= ActionAid Kenya =

Non-governmental aid organisation in Kenya

ActionAid Kenya, a non-political, non-religious organisation that has been working in Kenya since 1972 to tackle the problem of poverty. It is one of the leading anti-poverty agencies working directly with over one million poor in Kenya. ActionAid Kenya employs a multi-dimensional approach in alleviating the poverty issue in Kenya, which involve the promotion and defence of human rights by improving access to education, food, water and medicine. Instead of direct monetary assistance, these services for the community would come under long-term sustainable programmes working for permanent change in Kenya.

==Ensure poor have access to medicine==
ActionAid Kenya actively campaign for lower prices and greater availability of anti-retroviral (ARV) drugs for the poor. It is part of the Kenya Coalition on Access to Essential Medicine (KCAEM), which is made of various NGOs campaigning for greater access to medicine. KCAEM was successful in campaigning for changes in legislature including the re-amendment of the Intellectual Property Act (IPA) in 2002 which allowed generic drugs to be imported for the treatment of HIV.

==Ensure basic rights for poor farmers==
Sugar cane is essential to Kenya's economy and the main contributors to sugar production are mostly small farmers. The farmers are often excluded from decision-making processes, hence leading to exploitation by the sugar companies. Kenya makes about £24 million a year in revenue from sugar, but farmers are owed more than £16 million in delayed payments. ActionAid realised the need for farmers to work together in order to increase their bargaining power and thus helped to set up Sugar campaign for change (SUCAM) in which the farmers were informed of their rights by ActionAid. In 2002, a new Sugar Bill was adopted and the first law to regulate the sugar industry comes intro act. This Bill states that 7 out of the 14 members of the Sugar Board must be elected farmer representatives, and farmers now have to be paid within 30 days of their crop being collected. SUCAM and ActionAid are continuing their efforts to lobby for the recognition of the rights and interests of farmers through national and international campaigns. The program will benefit the farmers in terms of timely payments and fair compensation for their sugar produce.

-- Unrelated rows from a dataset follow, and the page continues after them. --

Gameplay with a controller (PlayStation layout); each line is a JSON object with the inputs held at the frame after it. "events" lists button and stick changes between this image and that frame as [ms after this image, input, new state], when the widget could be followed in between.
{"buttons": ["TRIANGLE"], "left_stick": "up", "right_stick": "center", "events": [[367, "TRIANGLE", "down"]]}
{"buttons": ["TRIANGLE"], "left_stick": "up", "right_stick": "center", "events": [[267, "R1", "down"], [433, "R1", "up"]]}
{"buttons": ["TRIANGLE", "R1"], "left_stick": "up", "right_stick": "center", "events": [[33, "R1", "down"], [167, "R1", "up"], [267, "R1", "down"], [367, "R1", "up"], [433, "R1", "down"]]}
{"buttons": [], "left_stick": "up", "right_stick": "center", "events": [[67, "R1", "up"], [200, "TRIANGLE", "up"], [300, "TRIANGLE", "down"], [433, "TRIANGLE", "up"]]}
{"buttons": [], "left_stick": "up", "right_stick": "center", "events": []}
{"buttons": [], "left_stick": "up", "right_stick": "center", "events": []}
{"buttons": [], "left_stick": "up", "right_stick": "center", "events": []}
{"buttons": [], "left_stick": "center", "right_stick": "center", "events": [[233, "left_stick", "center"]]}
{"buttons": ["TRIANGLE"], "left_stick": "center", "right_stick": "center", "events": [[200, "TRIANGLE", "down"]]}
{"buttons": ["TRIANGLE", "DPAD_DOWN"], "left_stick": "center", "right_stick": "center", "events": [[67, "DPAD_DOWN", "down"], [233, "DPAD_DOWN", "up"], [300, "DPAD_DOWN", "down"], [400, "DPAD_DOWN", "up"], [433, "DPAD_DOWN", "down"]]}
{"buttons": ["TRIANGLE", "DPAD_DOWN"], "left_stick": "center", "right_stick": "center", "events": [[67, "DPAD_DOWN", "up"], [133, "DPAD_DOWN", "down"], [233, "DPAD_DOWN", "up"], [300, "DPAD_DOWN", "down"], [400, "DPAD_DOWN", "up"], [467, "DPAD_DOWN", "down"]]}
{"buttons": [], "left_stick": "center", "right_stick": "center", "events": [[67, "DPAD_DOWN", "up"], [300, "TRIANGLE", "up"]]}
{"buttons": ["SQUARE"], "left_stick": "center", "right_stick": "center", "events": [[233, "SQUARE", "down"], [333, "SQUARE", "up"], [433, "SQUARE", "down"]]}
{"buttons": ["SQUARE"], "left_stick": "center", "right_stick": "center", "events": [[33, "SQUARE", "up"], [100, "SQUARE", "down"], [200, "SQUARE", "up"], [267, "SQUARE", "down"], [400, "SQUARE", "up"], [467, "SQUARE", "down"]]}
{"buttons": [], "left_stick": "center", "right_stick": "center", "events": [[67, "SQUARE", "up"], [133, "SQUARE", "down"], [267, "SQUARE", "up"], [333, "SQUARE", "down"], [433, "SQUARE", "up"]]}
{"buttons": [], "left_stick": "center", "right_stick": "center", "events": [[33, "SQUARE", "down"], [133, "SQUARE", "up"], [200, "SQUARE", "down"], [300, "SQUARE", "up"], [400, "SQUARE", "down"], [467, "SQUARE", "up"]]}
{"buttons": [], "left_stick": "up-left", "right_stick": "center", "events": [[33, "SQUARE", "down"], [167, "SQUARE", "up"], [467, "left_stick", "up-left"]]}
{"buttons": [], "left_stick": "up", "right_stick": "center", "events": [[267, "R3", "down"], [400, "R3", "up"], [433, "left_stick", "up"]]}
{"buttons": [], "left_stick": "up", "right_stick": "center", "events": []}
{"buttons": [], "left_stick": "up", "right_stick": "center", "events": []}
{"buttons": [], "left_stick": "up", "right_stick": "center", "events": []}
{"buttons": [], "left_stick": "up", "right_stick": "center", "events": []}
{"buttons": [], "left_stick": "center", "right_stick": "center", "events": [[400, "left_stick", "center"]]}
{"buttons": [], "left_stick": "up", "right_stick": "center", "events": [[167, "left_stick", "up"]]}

==Ensure equal rights for women and water sustainability for the community==
Women traditionally played a minimal role in development activities in Thakara. They were expected to do most of the household chores and would walk up to 15 km a day to collect drinkable water. Access to clean water was their main problem and ActionAid Kenya identified a local river as a potential source of piped water. After discussions with local community, Thakara Women Water Users Association (TWWUA) was formed and women were put in charge of the project reflecting their traditional role. Women were trained in management techniques, protection of the water supply, maintenance techniques and record keeping. This improved their confidence, self-esteem and power in the community. Eleven separate kiosk management committees were set up and 14,000 households now have easy access to clean water and remain free from water-borne diseases. Profits from the kiosks have been used to run further educational courses.